CSotD: It’s About Time
Skip to commentsI get up early by most standards, but even earlier this morning because my bedside clock doesn’t change itself, so when I turned on my computer, I realized I’d rolled out an hour earlier than I had to.
No worries: I’ll make it up with a nap later and I didn’t have to wait for GoComics. They apparently didn’t get the word, either, so they updated at 2 a.m. Eastern Whatever instead of 3.
As for the microwave, I haven’t set its clock in years. It only takes a blip in the power system to unset it and it’s not worth the effort.
I’d accuse Stantis of poor timing, given how long it’s been since Congress was fully in session, but given that the time change always comes on a Sunday, the punchline wouldn’t have made sense anyway.
That “extra hour” is pretty imaginary to begin with. If you show up at church early, the service may seem to be starting late, but it won’t be any longer. Well, depending on who’s preaching.
And if you suddenly realize the game you planned to watch won’t start for another hour, take the dog for a walk.
If you’re taking the dog to the woods, make sure you’re both in blaze orange and keep him close. OTOH, Kearney is a Mainer and one of the things I liked when I lived there is that hunting is illegal on Sundays. Even then, I put bells on the dogs besides their vests, but it was nice not to have to be on the alert that day.
This pretty much sums it up. There is such a kerfuffle over the time change that its main value is in giving people something to kvetch over.
Having lived in South Bend for a few years, I managed to get hating time issues out of my system, because not only were we on the edge of a time zone, but there was a patchwork of who went along with Daylight Savings and who didn’t.
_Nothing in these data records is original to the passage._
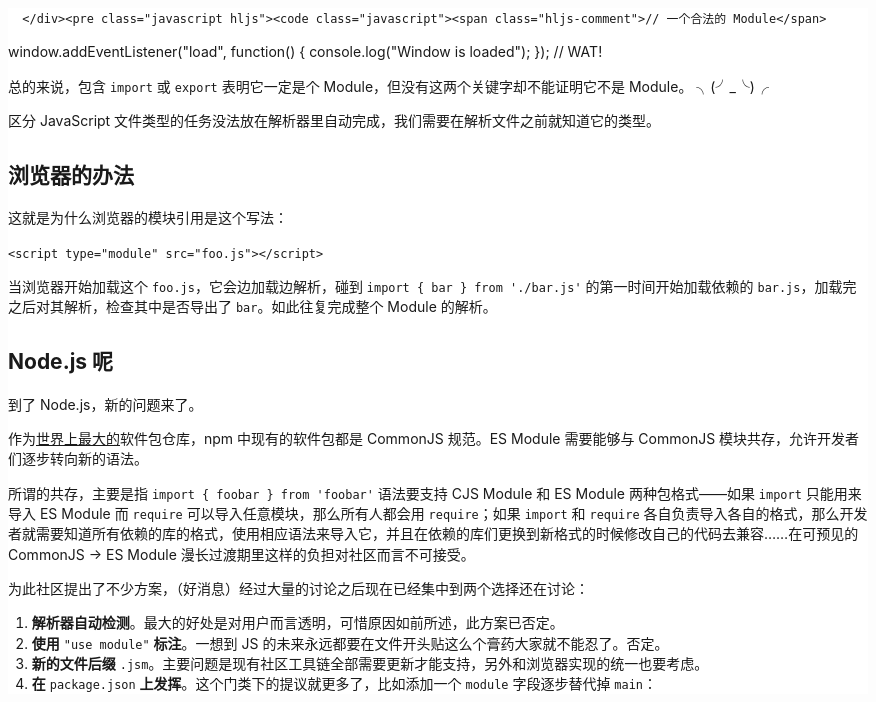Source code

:       </div><pre class="javascript hljs"><code class="javascript"><span class="hljs-comment">// 一个合法的 Module</span>
<span class="hljs-built_in">window</span>.addEventListener(<span class="hljs-string">"load"</span>, <span class="hljs-function"><span class="hljs-keyword">function</span>(<span class="hljs-params"></span>) </span>{
    <span class="hljs-built_in">console</span>.log(<span class="hljs-string">"Window is loaded"</span>);
});
<span class="hljs-comment">// WAT!</span></code></pre>
<p>总的来说，包含 <code>import</code> 或 <code>export</code> 表明它一定是个 Module，但没有这两个关键字却不能证明它不是 Module。 ╮(╯_╰)╭</p>
<p>区分 JavaScript 文件类型的任务没法放在解析器里自动完成，我们需要在解析文件之前就知道它的类型。</p>
<h2 id="articleHeader2">浏览器的办法</h2>
<p>这就是为什么浏览器的模块引用是这个写法：</p>
<div class="widget-codetool" style="display:none;">
      <div class="widget-codetool--inner">
      <span class="selectCode code-tool" data-toggle="tooltip" data-placement="top" title="" data-original-title="全选"></span>
      <span type="button" class="copyCode code-tool" data-toggle="tooltip" data-placement="top" data-clipboard-text="<script type=&quot;module&quot; src=&quot;foo.js&quot;></script>" title="" data-original-title="复制"></span>
      <span type="button" class="saveToNote code-tool" data-toggle="tooltip" data-placement="top" title="" data-original-title="放进笔记"></span>
      </div>
      </div><pre class="xml hljs"><code class="html" style="word-break: break-word; white-space: initial;"><span class="hljs-tag">&lt;<span class="hljs-name">script</span> <span class="hljs-attr">type</span>=<span class="hljs-string">"module"</span> <span class="hljs-attr">src</span>=<span class="hljs-string">"foo.js"</span>&gt;</span><span class="undefined"></span><span class="hljs-tag">&lt;/<span class="hljs-name">script</span>&gt;</span></code></pre>
<p>当浏览器开始加载这个 <code>foo.js</code>，它会边加载边解析，碰到 <code>import { bar } from './bar.js'</code> 的第一时间开始加载依赖的 <code>bar.js</code>，加载完之后对其解析，检查其中是否导出了 <code>bar</code>。如此往复完成整个 Module 的解析。</p>
<h2 id="articleHeader3">Node.js 呢</h2>
<p>到了 Node.js，新的问题来了。</p>
<p>作为<a href="http://www.modulecounts.com/" rel="nofollow noreferrer" target="_blank">世界上最大的</a>软件包仓库，npm 中现有的软件包都是 CommonJS 规范。ES Module 需要能够与 CommonJS 模块共存，允许开发者们逐步转向新的语法。</p>
<p>所谓的共存，主要是指 <code>import { foobar } from 'foobar'</code> 语法要支持 CJS Module 和 ES Module 两种包格式——如果 <code>import</code> 只能用来导入 ES Module 而 <code>require</code> 可以导入任意模块，那么所有人都会用 <code>require</code>；如果 <code>import</code> 和 <code>require</code> 各自负责导入各自的格式，那么开发者就需要知道所有依赖的库的格式，使用相应语法来导入它，并且在依赖的库们更换到新格式的时候修改自己的代码去兼容……在可预见的 CommonJS -&gt; ES Module 漫长过渡期里这样的负担对社区而言不可接受。</p>
<p>为此社区提出了不少方案，（好消息）经过大量的讨论之后现在已经集中到两个选择还在讨论：</p>
<ol>
<li>
<strong>解析器自动检测</strong>。最大的好处是对用户而言透明，可惜原因如前所述，此方案已否定。</li>
<li>
<strong>使用</strong> <code>"use module"</code> <strong>标注</strong>。一想到 JS 的未来永远都要在文件开头贴这么个膏药大家就不能忍了。否定。</li>
<li>
<strong>新的文件后缀</strong> <code>.jsm</code>。主要问题是现有社区工具链全部需要更新才能支持，另外和浏览器实现的统一也要考虑。</li>
<li>
<strong>在</strong> <code>package.json</code> <strong>上发挥</strong>。这个门类下的提议就更多了，比如添加一个 <code>module</code> 字段逐步替代掉 <code>main</code>：</li>
</ol>
<div class="widget-codetool" style="display:none;">
      <div class="widget-codetool--inner">
      <span class="selectCode code-tool" data-toggle="tooltip" data-placement="top" title="" data-original-title="全选"></span>
      <span type="button" class="copyCode code-tool" data-toggle="tooltip" data-placement="top" data-clipboard-text="{
    // ...
    &quot;module&quot;: &quot;lib/index.js&quot;,
    &quot;main&quot;: &quot;old/index.js&quot;,
    // ...
}" title="" data-original-title="复制"></span>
So, yes, it was odd living in SoBend just as a band called “Chicago” was asking if anybody really knew what time it was, or cared. GF and I got stuck in Chicago overnight once because we messed up on when the last Vomit Comet left for home.
Our breakup wasn’t over clocks, precisely, but Jonesy might have been eavesdropping, because this was more or less what she said when my time ran out.
Juxtaposition of the Day

This is a Watchbird, watching the people who watch clocks and other people.

This is a Watchbird watching you wonder where on earth Watchbirds came from. Or, if you remember, going into a nostalgic reverie.
You’d think a world-class slacker like Willie would know that, if they fire you because they don’t like you, you can claim unemployment, but if you quit, you’re on your own. Though having been “constructively dismissed” by someone who wanted me to quit so they wouldn’t have to pay unemployment, I’ll agree that sticking around is not the easy way out.
Moudakis unintentionally highlights a bizarre way you could lose your job, which is admittedly more of a concern for a circulation director in a city whose NFL team makes a run at a championship than for one whose Major League Baseball team does.
Start with the realization that Corporate doesn’t care how any of your teams do. However, if you have a team that has an unexpectedly great season, you’ll see single-copy sales increase the morning after each game, far moreso in football where fewer games make each one crucial.
When an NFL team catches fire, next-day single-copy sales go through the roof.
And then the next year, when things calm down and the team has a normal season, corporate will order the circ director to replicate those great single-copy sales figures from the last year, which, obviously, he won’t be able to do.
He might as well pack up his cardboard box, unless he decides to stick around so he can collect unemployment. But he’s toast.
Moreover, it’s not just sports.
Midway through the summer of 2002, my boss got a memo from Corporate wanting to know how he planned to duplicate the single copy sales we’d experienced on September 12, 2001.
In case you’ve ever wondered why there were so many tearful, sentimental Commemorative 9/11 Issues. It was all about profits, not about patriotism.
And ain’t nobody sells weekly special issues headlined “Remembering Last Year’s Game.”
Life Magazine quit publishing a weekly issue a year after Mauldin’s cartoon ran, going monthly until 2000. Today, it’s a ghoul publication, keeping in business by running commemorative issues whenever someone “beloved” dies.
Wouldn’t ya be proud to work there?
Could be worse: You could be a pharmacist. That used to be a good professional job. The pharmacist in our town had a nice house on the lake and when anyone went into the profession, we envied their earning power.
Then the grocery chains started opening pharmacy counters, which wasn’t nearly as bad as when drug store chains began buying out local pharmacies. Over time, while you still needed the training and knowledge, the pay and conditions began to resemble what you’d get for flipping burgers.
Now the chains are going out of business, but there aren’t a whole lot of independent pharmacies left to serve those communities. We’re getting down to grocery stores and Amazon.
When they started talking about bringing back mammoths a few years ago, I sent one of my kid reporters to the Denver Museum of Natural History to talk to someone who understood such things. Her report pooh-poohed the idea because he’d explained to her all the reasons mammoths wouldn’t do well in the current environment.
I’ve seen nothing since to cast doubt on his opinion or her reporting. But if somebody wanted to bring back local pharmacies, I’d be in favor of that.